-- Énoncé détaillé --
Renvoie toutes les lignes de la liste ci-dessous à l'identique, sans en modifier aucune.

Une suite d'enregistrements:
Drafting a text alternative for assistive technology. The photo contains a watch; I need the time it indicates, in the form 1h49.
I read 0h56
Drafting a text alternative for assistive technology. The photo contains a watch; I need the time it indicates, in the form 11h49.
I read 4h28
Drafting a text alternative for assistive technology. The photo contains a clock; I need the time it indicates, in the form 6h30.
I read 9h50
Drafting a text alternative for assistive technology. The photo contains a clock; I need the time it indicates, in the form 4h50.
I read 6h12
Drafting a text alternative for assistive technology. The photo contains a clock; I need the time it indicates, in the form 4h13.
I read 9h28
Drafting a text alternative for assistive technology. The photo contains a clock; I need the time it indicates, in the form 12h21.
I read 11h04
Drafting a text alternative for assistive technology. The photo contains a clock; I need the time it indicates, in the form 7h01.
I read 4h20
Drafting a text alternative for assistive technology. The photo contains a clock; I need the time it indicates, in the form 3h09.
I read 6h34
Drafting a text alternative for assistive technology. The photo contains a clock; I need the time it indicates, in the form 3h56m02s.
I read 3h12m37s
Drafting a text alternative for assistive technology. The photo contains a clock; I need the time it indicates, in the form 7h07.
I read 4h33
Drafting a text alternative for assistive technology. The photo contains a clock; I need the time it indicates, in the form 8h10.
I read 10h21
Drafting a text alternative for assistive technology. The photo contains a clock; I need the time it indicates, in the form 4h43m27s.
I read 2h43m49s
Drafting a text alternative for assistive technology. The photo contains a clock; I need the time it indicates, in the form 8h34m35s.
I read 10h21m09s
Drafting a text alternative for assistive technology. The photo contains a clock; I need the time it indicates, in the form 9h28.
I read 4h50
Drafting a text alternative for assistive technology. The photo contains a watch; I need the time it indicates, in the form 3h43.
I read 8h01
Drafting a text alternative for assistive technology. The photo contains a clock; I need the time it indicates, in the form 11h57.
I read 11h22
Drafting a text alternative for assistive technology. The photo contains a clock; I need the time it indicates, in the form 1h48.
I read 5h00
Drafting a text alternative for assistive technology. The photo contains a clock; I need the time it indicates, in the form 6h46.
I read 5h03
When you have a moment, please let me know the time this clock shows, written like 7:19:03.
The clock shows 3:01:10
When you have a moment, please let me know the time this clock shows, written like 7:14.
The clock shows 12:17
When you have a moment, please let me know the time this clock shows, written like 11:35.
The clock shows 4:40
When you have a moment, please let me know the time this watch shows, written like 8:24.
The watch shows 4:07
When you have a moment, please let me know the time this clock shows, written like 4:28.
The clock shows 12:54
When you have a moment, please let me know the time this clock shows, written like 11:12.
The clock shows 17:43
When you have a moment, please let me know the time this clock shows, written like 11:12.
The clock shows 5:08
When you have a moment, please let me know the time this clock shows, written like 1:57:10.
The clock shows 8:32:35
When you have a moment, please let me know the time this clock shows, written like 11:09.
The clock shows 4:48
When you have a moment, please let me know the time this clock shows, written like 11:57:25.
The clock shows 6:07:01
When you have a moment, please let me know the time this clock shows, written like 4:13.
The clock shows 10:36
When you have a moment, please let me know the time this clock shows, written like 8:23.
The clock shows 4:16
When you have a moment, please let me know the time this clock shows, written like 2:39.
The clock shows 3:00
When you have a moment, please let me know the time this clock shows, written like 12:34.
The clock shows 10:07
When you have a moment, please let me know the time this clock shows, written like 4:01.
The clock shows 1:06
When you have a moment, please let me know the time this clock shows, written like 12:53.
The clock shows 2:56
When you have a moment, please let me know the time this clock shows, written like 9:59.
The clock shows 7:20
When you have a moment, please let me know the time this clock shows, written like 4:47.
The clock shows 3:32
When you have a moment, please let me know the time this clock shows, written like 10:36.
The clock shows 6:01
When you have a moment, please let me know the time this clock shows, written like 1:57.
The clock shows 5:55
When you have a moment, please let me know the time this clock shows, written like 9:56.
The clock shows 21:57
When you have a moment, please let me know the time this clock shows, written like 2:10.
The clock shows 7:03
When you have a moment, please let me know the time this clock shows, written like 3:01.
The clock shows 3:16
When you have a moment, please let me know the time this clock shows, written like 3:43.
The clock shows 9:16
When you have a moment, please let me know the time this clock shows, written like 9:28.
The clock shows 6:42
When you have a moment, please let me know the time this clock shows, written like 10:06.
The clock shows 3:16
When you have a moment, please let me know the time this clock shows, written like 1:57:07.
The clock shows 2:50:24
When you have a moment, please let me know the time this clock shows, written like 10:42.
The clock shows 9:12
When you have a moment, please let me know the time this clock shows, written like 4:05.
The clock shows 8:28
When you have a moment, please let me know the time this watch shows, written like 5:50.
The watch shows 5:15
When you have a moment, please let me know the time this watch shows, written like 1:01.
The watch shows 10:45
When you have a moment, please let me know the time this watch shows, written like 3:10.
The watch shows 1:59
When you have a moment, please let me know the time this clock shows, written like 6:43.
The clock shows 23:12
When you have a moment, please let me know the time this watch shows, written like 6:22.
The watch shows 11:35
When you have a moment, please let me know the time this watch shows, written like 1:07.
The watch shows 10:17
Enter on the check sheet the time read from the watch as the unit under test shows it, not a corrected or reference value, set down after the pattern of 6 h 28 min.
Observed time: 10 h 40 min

-- Réponse rédigée --
Drafting a text alternative for assistive technology. The photo contains a watch; I need the time it indicates, in the form 1h49.
I read 0h56
Drafting a text alternative for assistive technology. The photo contains a watch; I need the time it indicates, in the form 11h49.
I read 4h28
Drafting a text alternative for assistive technology. The photo contains a clock; I need the time it indicates, in the form 6h30.
I read 9h50
Drafting a text alternative for assistive technology. The photo contains a clock; I need the time it indicates, in the form 4h50.
I read 6h12
Drafting a text alternative for assistive technology. The photo contains a clock; I need the time it indicates, in the form 4h13.
I read 9h28
Drafting a text alternative for assistive technology. The photo contains a clock; I need the time it indicates, in the form 12h21.
I read 11h04
Drafting a text alternative for assistive technology. The photo contains a clock; I need the time it indicates, in the form 7h01.
I read 4h20
Drafting a text alternative for assistive technology. The photo contains a clock; I need the time it indicates, in the form 3h09.
I read 6h34
Drafting a text alternative for assistive technology. The photo contains a clock; I need the time it indicates, in the form 3h56m02s.
I read 3h12m37s
Drafting a text alternative for assistive technology. The photo contains a clock; I need the time it indicates, in the form 7h07.
I read 4h33
Drafting a text alternative for assistive technology. The photo contains a clock; I need the time it indicates, in the form 8h10.
I read 10h21
Drafting a text alternative for assistive technology. The photo contains a clock; I need the time it indicates, in the form 4h43m27s.
I read 2h43m49s
Drafting a text alternative for assistive technology. The photo contains a clock; I need the time it indicates, in the form 8h34m35s.
I read 10h21m09s
Drafting a text alternative for assistive technology. The photo contains a clock; I need the time it indicates, in the form 9h28.
I read 4h50
Drafting a text alternative for assistive technology. The photo contains a watch; I need the time it indicates, in the form 3h43.
I read 8h01
Drafting a text alternative for assistive technology. The photo contains a clock; I need the time it indicates, in the form 11h57.
I read 11h22
Drafting a text alternative for assistive technology. The photo contains a clock; I need the time it indicates, in the form 1h48.
I read 5h00
Drafting a text alternative for assistive technology. The photo contains a clock; I need the time it indicates, in the form 6h46.
I read 5h03
When you have a moment, please let me know the time this clock shows, written like 7:19:03.
The clock shows 3:01:10
When you have a moment, please let me know the time this clock shows, written like 7:14.
The clock shows 12:17
When you have a moment, please let me know the time this clock shows, written like 11:35.
The clock shows 4:40
When you have a moment, please let me know the time this watch shows, written like 8:24.
The watch shows 4:07
When you have a moment, please let me know the time this clock shows, written like 4:28.
The clock shows 12:54
When you have a moment, please let me know the time this clock shows, written like 11:12.
The clock shows 17:43
When you have a moment, please let me know the time this clock shows, written like 11:12.
The clock shows 5:08
When you have a moment, please let me know the time this clock shows, written like 1:57:10.
The clock shows 8:32:35
When you have a moment, please let me know the time this clock shows, written like 11:09.
The clock shows 4:48
When you have a moment, please let me know the time this clock shows, written like 11:57:25.
The clock shows 6:07:01
When you have a moment, please let me know the time this clock shows, written like 4:13.
The clock shows 10:36
When you have a moment, please let me know the time this clock shows, written like 8:23.
The clock shows 4:16
When you have a moment, please let me know the time this clock shows, written like 2:39.
The clock shows 3:00
When you have a moment, please let me know the time this clock shows, written like 12:34.
The clock shows 10:07
When you have a moment, please let me know the time this clock shows, written like 4:01.
The clock shows 1:06
When you have a moment, please let me know the time this clock shows, written like 12:53.
The clock shows 2:56
When you have a moment, please let me know the time this clock shows, written like 9:59.
The clock shows 7:20
When you have a moment, please let me know the time this clock shows, written like 4:47.
The clock shows 3:32
When you have a moment, please let me know the time this clock shows, written like 10:36.
The clock shows 6:01
When you have a moment, please let me know the time this clock shows, written like 1:57.
The clock shows 5:55
When you have a moment, please let me know the time this clock shows, written like 9:56.
The clock shows 21:57
When you have a moment, please let me know the time this clock shows, written like 2:10.
The clock shows 7:03
When you have a moment, please let me know the time this clock shows, written like 3:01.
The clock shows 3:16
When you have a moment, please let me know the time this clock shows, written like 3:43.
The clock shows 9:16
When you have a moment, please let me know the time this clock shows, written like 9:28.
The clock shows 6:42
When you have a moment, please let me know the time this clock shows, written like 10:06.
The clock shows 3:16
When you have a moment, please let me know the time this clock shows, written like 1:57:07.
The clock shows 2:50:24
When you have a moment, please let me know the time this clock shows, written like 10:42.
The clock shows 9:12
When you have a moment, please let me know the time this clock shows, written like 4:05.
The clock shows 8:28
When you have a moment, please let me know the time this watch shows, written like 5:50.
The watch shows 5:15
When you have a moment, please let me know the time this watch shows, written like 1:01.
The watch shows 10:45
When you have a moment, please let me know the time this watch shows, written like 3:10.
The watch shows 1:59
When you have a moment, please let me know the time this clock shows, written like 6:43.
The clock shows 23:12
When you have a moment, please let me know the time this watch shows, written like 6:22.
The watch shows 11:35
When you have a moment, please let me know the time this watch shows, written like 1:07.
The watch shows 10:17
Enter on the check sheet the time read from the watch as the unit under test shows it, not a corrected or reference value, set down after the pattern of 6 h 28 min.
Observed time: 10 h 40 min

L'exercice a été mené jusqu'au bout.